Ostatnim elementem (poza dyskami), który mogłem jeszcze rozbudować, była pamięć. Wprawdzie miałem zainstalowane 24GB, co wystarcza mi do codziennej pracy, ale skoro pamięci DDR3 nie są drogie, postanowiłem dorzucić brakujące 8GB i w ten sposób osiągnąć maksymalną dostępną wartość 32GB.

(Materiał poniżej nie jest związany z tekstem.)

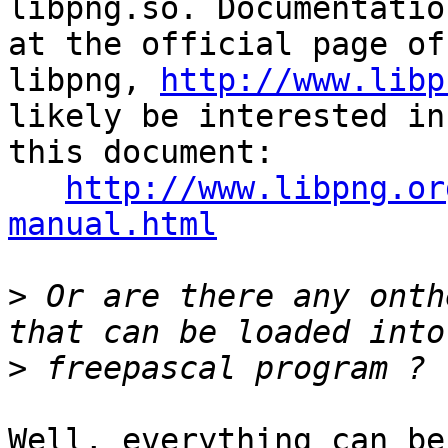
libpng.so. Documentatio
at the official page of 
libpng, 
http://www.libp
likely be interested in 
this document:

http://www.libpng.or
manual.html
>
 Or are there any onth
>
Well, everything can be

Pamięci DDR3 da się bez problemu kupić nawet dzisiaj, więc z tym nie było problemu. Kupiłem od razu parę 16GB (2x8GB), żeby obsadzić dwa gniazda w trybie dual, co zwiększa wydajność. Pozostało wymontować jedno 8GB i na jego miejsce (oraz do pustego dotąd gniazda) wrzucić nową parę. Trochę strachu najadłem się przy starcie komputera, bowiem ten po rozpędzeniu wiatraków... sam się wyłączył. Już miałem wizję zepsutych pamięci, reklamacji, wysyłek i tym podobnych "przyjemności", ale na wszelki wypadek dopchnąłem dokładnie wszystkie moduły i komputer wystartował. Uf!

Podsumowanie

Ostatecznie jestem bardzo zadowolony ze zmian wprowadzonych przez ostatnie pół roku - niezbyt dużym kosztem (pomijając zakup karty graficznej) zdecydowanie poprawiłem sobie komfort pracy z komputerem. Już nie muszę go wyłączać do typowych zadań nagraniowych, bo stał się on cichszy niż służbowy laptop. Oczywiście, wszystko pod warunkiem, że karta graficzna nie wchodzi na wysokie obroty, bo wtedy hałas jest spory. Na szczęście dzieje się to rzadko, właściwie tylko podczas używania Whispera czy podczas grania, a w tych momentach hałas jest mi obojętny.

Tym samym zamknąłem już sobie drogę do dalszego poprawiania wydajności - następnym przystankiem będzie musiał być zupełnie nowy komputer.